**Supplied data**.
+--

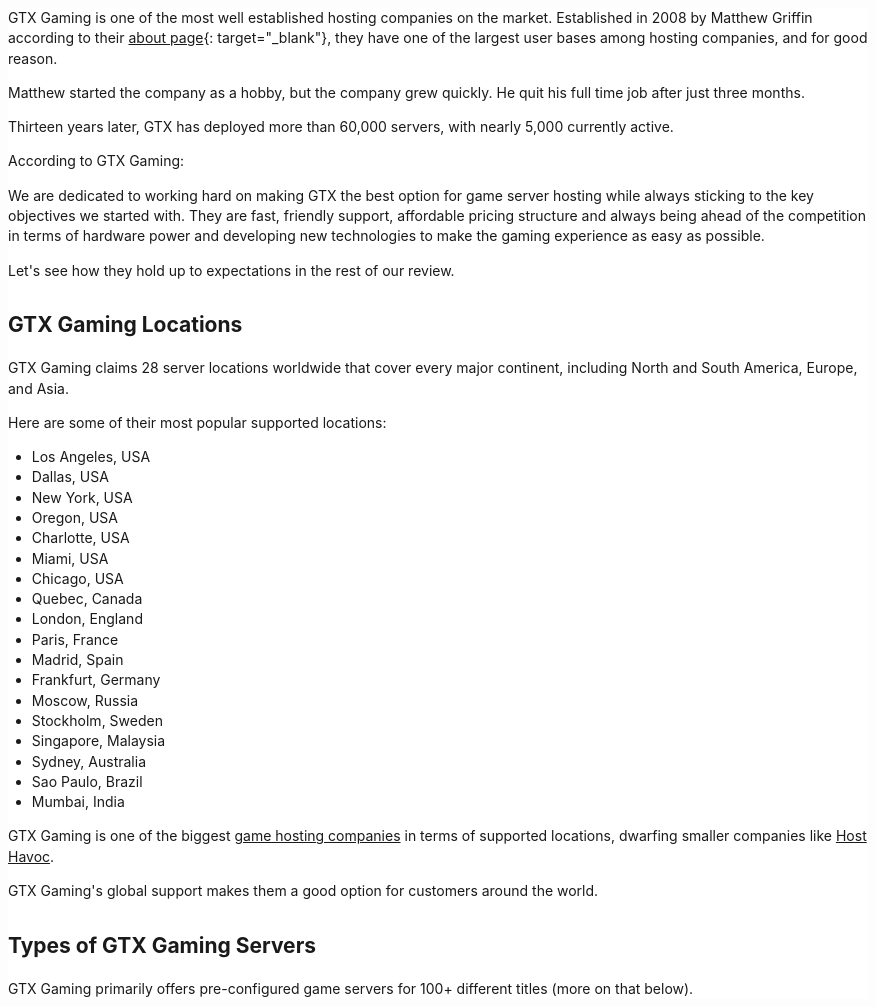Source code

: GTX Gaming is one of the most well established hosting companies on the market. Established in 2008 by Matthew Griffin according to their [about page](https://www.gtxgaming.co.uk/about-us/){: target="_blank"}, they have one of the largest user bases among hosting companies, and for good reason. 

Matthew started the company as a hobby, but the company grew quickly. He quit his full time job after just three months. 

Thirteen years later, GTX has deployed more than 60,000 servers, with nearly 5,000 currently active. 

According to GTX Gaming: 

<div class="quote-box">
  <p>We are dedicated to working hard on making GTX the best option for game server hosting while always sticking to the key objectives we started with. They are fast, friendly support, affordable pricing structure and always being ahead of the competition in terms of hardware power and developing new technologies to make the gaming experience as easy as possible.</p>
</div> 

Let's see how they hold up to expectations in the rest of our review. 

## GTX Gaming Locations

GTX Gaming claims 28 server locations worldwide that cover every major continent, including North and South America, Europe, and Asia. 

Here are some of their most popular supported locations: 

* Los Angeles, USA 
* Dallas, USA
* New York, USA
* Oregon, USA
* Charlotte, USA
* Miami, USA
* Chicago, USA
* Quebec, Canada
* London, England
* Paris, France 
* Madrid, Spain
* Frankfurt, Germany
* Moscow, Russia
* Stockholm, Sweden
* Singapore, Malaysia
* Sydney, Australia
* Sao Paulo, Brazil
* Mumbai, India

GTX Gaming is one of the biggest [game hosting companies](/game-hosts/) in terms of supported locations, dwarfing smaller companies like [Host Havoc](/game-hosts/host-havoc/). 

GTX Gaming's global support makes them a good option for customers around the world. 

## Types of GTX Gaming Servers 

GTX Gaming primarily offers pre-configured game servers for 100+ different titles (more on that below). 
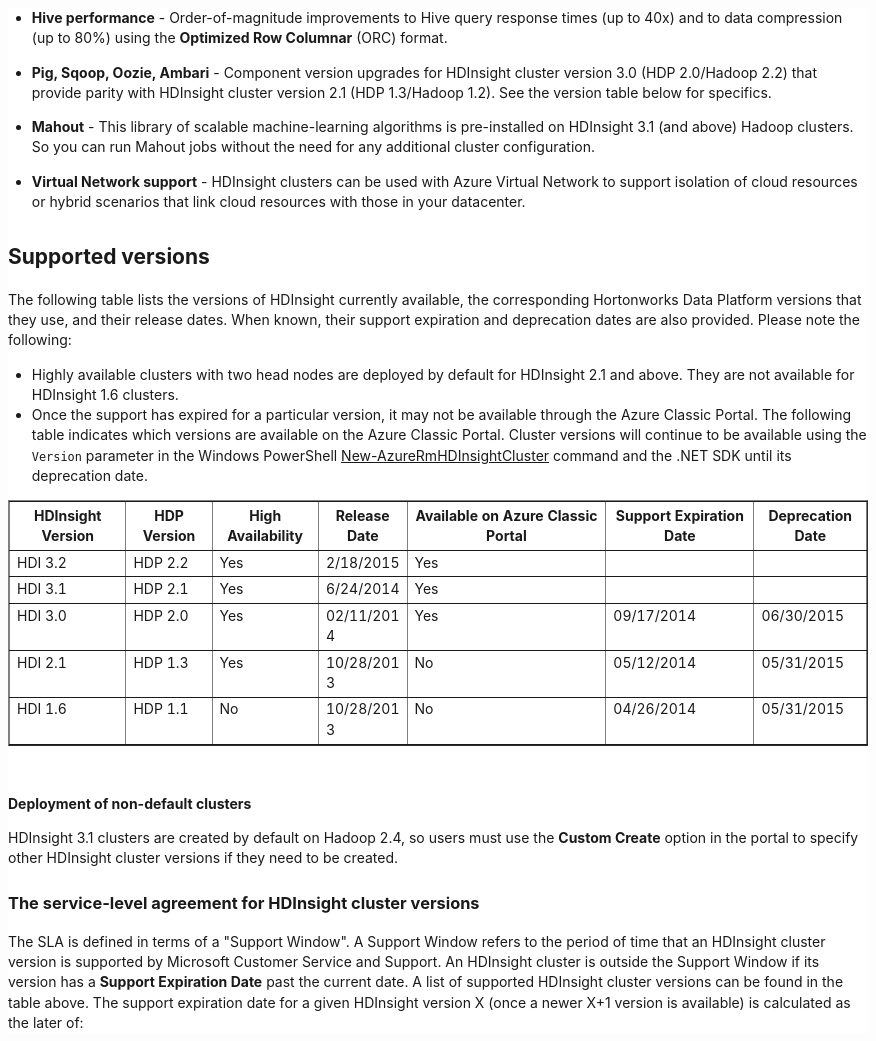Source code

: - **Hive performance** - Order-of-magnitude improvements to Hive query response times (up to 40x) and to data compression (up to 80%) using the **Optimized Row Columnar** (ORC) format.

- **Pig, Sqoop, Oozie, Ambari** - Component version upgrades for HDInsight cluster version 3.0 (HDP 2.0/Hadoop 2.2) that provide parity with HDInsight cluster version 2.1 (HDP 1.3/Hadoop 1.2). See the version table below for specifics.

- **Mahout** - This library of scalable machine-learning algorithms is pre-installed on HDInsight 3.1 (and above) Hadoop clusters. So you can run Mahout jobs without the need for any additional cluster configuration.

- **Virtual Network support** - HDInsight clusters can be used with Azure Virtual Network to support isolation of cloud resources or hybrid scenarios that link cloud resources with those in your datacenter.


## Supported versions
The following table lists the versions of HDInsight currently available, the corresponding Hortonworks Data Platform versions that they use, and their release dates. When known, their support expiration and deprecation dates are also provided. Please note the following:

* Highly available clusters with two head nodes are deployed by default for HDInsight 2.1 and above. They are not available for HDInsight 1.6 clusters.
* Once the support has expired for a particular version, it may not be available through the Azure Classic Portal. The following table indicates which versions are available on the Azure Classic Portal. Cluster versions will continue to be available using the `Version` parameter in the Windows PowerShell [New-AzureRmHDInsightCluster](https://msdn.microsoft.com/library/mt619331.aspx) command and the .NET SDK until its deprecation date.

<table border="1">
<tr><th>HDInsight Version</th><th>HDP Version</a><th>High Availability</th></th><th>Release Date</th><th>Available on Azure Classic Portal</th><th>Support Expiration Date</th><th>Deprecation Date</th></tr>
<tr><td>HDI 3.2</td><td>HDP 2.2</td><td>Yes</td><td>2/18/2015</td><td>Yes</td><td></td><td></td></tr>
<tr><td>HDI 3.1</td><td>HDP 2.1</td><td>Yes</td><td>6/24/2014</td><td>Yes</td><td></td><td></td></tr>
<tr><td>HDI 3.0</td><td>HDP 2.0</td><td>Yes</td><td>02/11/2014</td><td>Yes</td><td>09/17/2014</td><td>06/30/2015</td></tr>
<tr><td>HDI 2.1</td><td>HDP 1.3</td><td>Yes</td><td>10/28/2013</td><td>No</td><td>05/12/2014</td><td>05/31/2015</td></tr>
<tr><td>HDI 1.6</td><td>HDP 1.1</td><td>No</td><td>10/28/2013</td><td>No</td><td>04/26/2014</td><td>05/31/2015</td></tr>
</table><br>

**Deployment of non-default clusters**

HDInsight 3.1 clusters are created by default on Hadoop 2.4, so users must use the **Custom Create** option in the portal to specify other HDInsight cluster versions if they need to be created.

### The service-level agreement for HDInsight cluster versions

The SLA is defined in terms of a "Support Window". A Support Window refers to the period of time that an HDInsight cluster version is supported by Microsoft Customer Service and Support. An HDInsight cluster is outside the Support Window if its version has a **Support Expiration Date** past the current date. A list of supported HDInsight cluster versions can be found in the table above. The support expiration date for a given HDInsight version X (once a newer X+1 version is available) is calculated as the later of:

+--

**Instruction**. From the data above, return every line from the line that has "</table><br>" up to and including the line that has "### The service-level", exactly.

**Completed exercise**.
</table><br>

**Deployment of non-default clusters**

HDInsight 3.1 clusters are created by default on Hadoop 2.4, so users must use the **Custom Create** option in the portal to specify other HDInsight cluster versions if they need to be created.

### The service-level agreement for HDInsight cluster versions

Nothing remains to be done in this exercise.